You know, if you're willing to hold the other vendors to the same limited standard that you're requiring of Amazon, they're just as hassle-free. Barnes & Noble and Kobo have always worked fine if you're willing to limit yourself to their devices or apps, which are available on all the same platforms as the Kindle apps. If I want something that works great on a proprietary device and isn't portable without running it through Calibre first, both Kobo and Amazon fit the bill. If I never cared to move a Barnes & Noble book from either the app or a NOOK in the first place, then none of the download link or DRM stuff would have made a difference. As it is, I can retrieve the books from the NOOK app just as easily as I can with Amazon, with the added bonus that they're still unmangled epubs.

You can certainly argue that even though both Kobo and Barnes & Noble promised to make their books available to other platforms, they both failed in various ways. Not only did Amazon not try, though, they actually took active steps to prevent using their ebooks on other platforms. I'm not going to begrudge them the original mobi thing, since epub wasn't really viable yet. Once it was, though, and the capabilities of their new devices moved beyond mobi, a consumer-friendly company would have just moved to epub. Instead, they just wrapped the same information in a proprietary shell to make portability more difficult instead of less. That's not some sort of fluke, either, as they did the same thing to PDF. Instead of just delivering a PDF to a device that already supports PDF(!), they wrap it up and call it "Print Replica", which is just like a PDF, except you can't use it on other devices (or even use the table of contents on a Kindle).

....................

:: TASK INSTRUCTIONS ::
1. Retype everything in the passage on ebook vendors from "You know, if" down to "still unmangled epubs.".
2. Using the passage on ebook vendors, say whether each statement agrees with it. Give yes or no and quote the words that decide it.
(a) The writer holds the original mobi format against Amazon.
(b) Books retrieved from the NOOK app are still epubs.
(c) On a Kindle, Print Replica lets you use the table of contents.
3. Carry on the passage on ebook vendors from where it stops.

....................

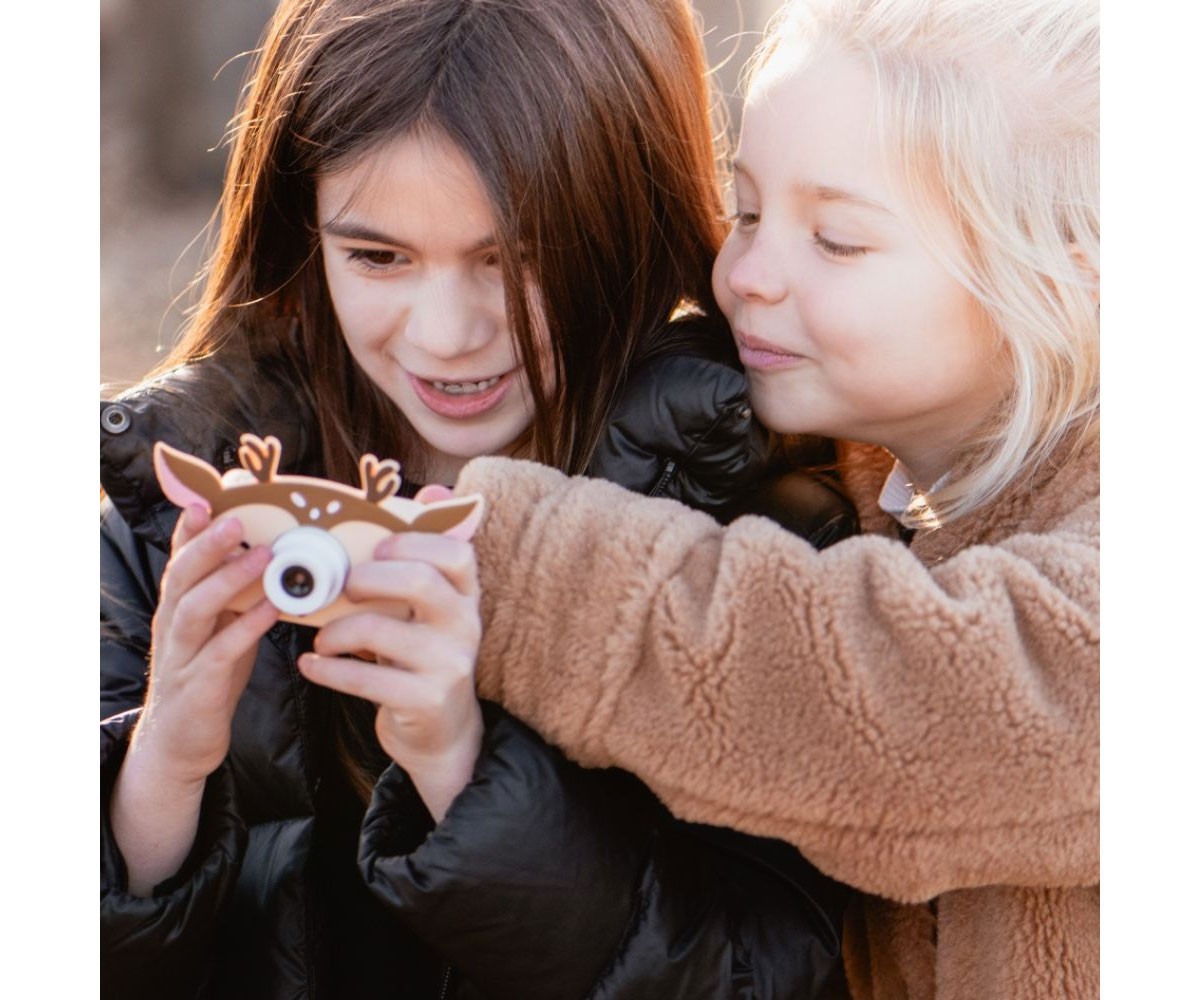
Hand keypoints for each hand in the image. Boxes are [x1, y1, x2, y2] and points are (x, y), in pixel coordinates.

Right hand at [135, 504, 279, 784]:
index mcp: (177, 607)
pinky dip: (246, 626)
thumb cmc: (208, 675)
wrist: (180, 743)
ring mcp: (183, 656)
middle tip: (234, 518)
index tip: (206, 499)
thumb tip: (267, 551)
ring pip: (195, 608)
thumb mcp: (218, 627)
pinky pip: (222, 650)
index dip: (190, 529)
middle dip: (206, 544)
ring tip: (262, 556)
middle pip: (181, 576)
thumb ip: (234, 593)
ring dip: (228, 579)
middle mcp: (173, 625)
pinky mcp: (200, 685)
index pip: (179, 559)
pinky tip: (271, 609)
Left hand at [298, 532, 484, 820]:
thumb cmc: (422, 655)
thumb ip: (426, 555)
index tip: (376, 549)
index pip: (457, 553)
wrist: (440, 731)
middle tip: (343, 588)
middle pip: (421, 583)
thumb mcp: (432, 608)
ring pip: (384, 632)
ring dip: (338, 631)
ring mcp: (449, 665)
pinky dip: (329, 671)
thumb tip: (437, 491)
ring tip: (321, 639)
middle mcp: (465, 626)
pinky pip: (368, 679)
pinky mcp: (426, 701)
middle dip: (370, 579)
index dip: (413, 543)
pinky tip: (312, 666)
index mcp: (466, 596)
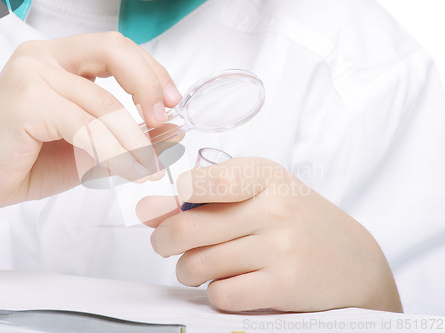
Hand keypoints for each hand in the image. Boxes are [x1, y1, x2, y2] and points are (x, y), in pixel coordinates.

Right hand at [0, 32, 181, 226]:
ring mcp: (31, 74)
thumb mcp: (91, 147)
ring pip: (104, 103)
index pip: (117, 48)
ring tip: (148, 167)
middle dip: (149, 85)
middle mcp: (43, 57)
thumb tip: (175, 130)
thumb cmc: (27, 161)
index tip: (172, 103)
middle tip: (165, 118)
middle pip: (114, 51)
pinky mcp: (24, 100)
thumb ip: (130, 135)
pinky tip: (126, 170)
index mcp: (59, 60)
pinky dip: (113, 152)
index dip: (151, 72)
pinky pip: (86, 126)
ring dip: (134, 141)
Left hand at [137, 157, 401, 312]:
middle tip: (166, 244)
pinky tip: (227, 284)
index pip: (203, 181)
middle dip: (163, 241)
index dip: (171, 199)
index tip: (160, 210)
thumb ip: (207, 196)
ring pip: (197, 265)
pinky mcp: (284, 285)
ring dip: (187, 270)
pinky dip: (215, 293)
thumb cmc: (297, 221)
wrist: (353, 261)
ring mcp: (281, 247)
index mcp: (264, 176)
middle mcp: (273, 208)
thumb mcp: (261, 193)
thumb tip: (150, 210)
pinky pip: (221, 295)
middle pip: (186, 228)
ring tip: (199, 266)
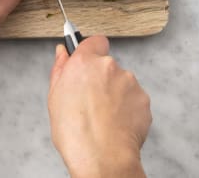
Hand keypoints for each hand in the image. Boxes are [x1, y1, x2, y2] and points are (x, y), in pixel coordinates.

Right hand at [48, 36, 150, 177]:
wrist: (103, 157)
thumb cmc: (76, 132)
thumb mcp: (55, 97)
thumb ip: (60, 69)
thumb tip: (63, 54)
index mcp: (85, 62)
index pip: (94, 41)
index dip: (91, 51)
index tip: (87, 60)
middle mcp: (109, 67)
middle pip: (107, 65)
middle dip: (100, 78)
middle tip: (90, 100)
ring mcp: (129, 82)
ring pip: (121, 83)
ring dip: (115, 94)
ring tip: (102, 117)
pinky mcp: (144, 100)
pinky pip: (134, 99)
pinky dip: (127, 109)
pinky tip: (115, 123)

....................

:: RESULTS OF THE EXERCISE ::
1.
You know, if you're willing to hold the other vendors to the same limited standard that you're requiring of Amazon, they're just as hassle-free. Barnes & Noble and Kobo have always worked fine if you're willing to limit yourself to their devices or apps, which are available on all the same platforms as the Kindle apps. If I want something that works great on a proprietary device and isn't portable without running it through Calibre first, both Kobo and Amazon fit the bill. If I never cared to move a Barnes & Noble book from either the app or a NOOK in the first place, then none of the download link or DRM stuff would have made a difference. As it is, I can retrieve the books from the NOOK app just as easily as I can with Amazon, with the added bonus that they're still unmangled epubs.

2.
(a) No: "I'm not going to begrudge them the original mobi thing, since epub wasn't really viable yet."
(b) Yes: "with the added bonus that they're still unmangled epubs."
(c) No: "except you can't use it on other devices (or even use the table of contents on a Kindle)."

3.
Apparently, the big mistake that Barnes & Noble and Kobo made was in not training their customer base to have low enough expectations. Amazon certainly proved that to be a much better strategy for commercial success.

I don't have any problem with you buying whatever you want from Amazon, but if you're going to compare other stores to them, hold everybody to the same set of standards.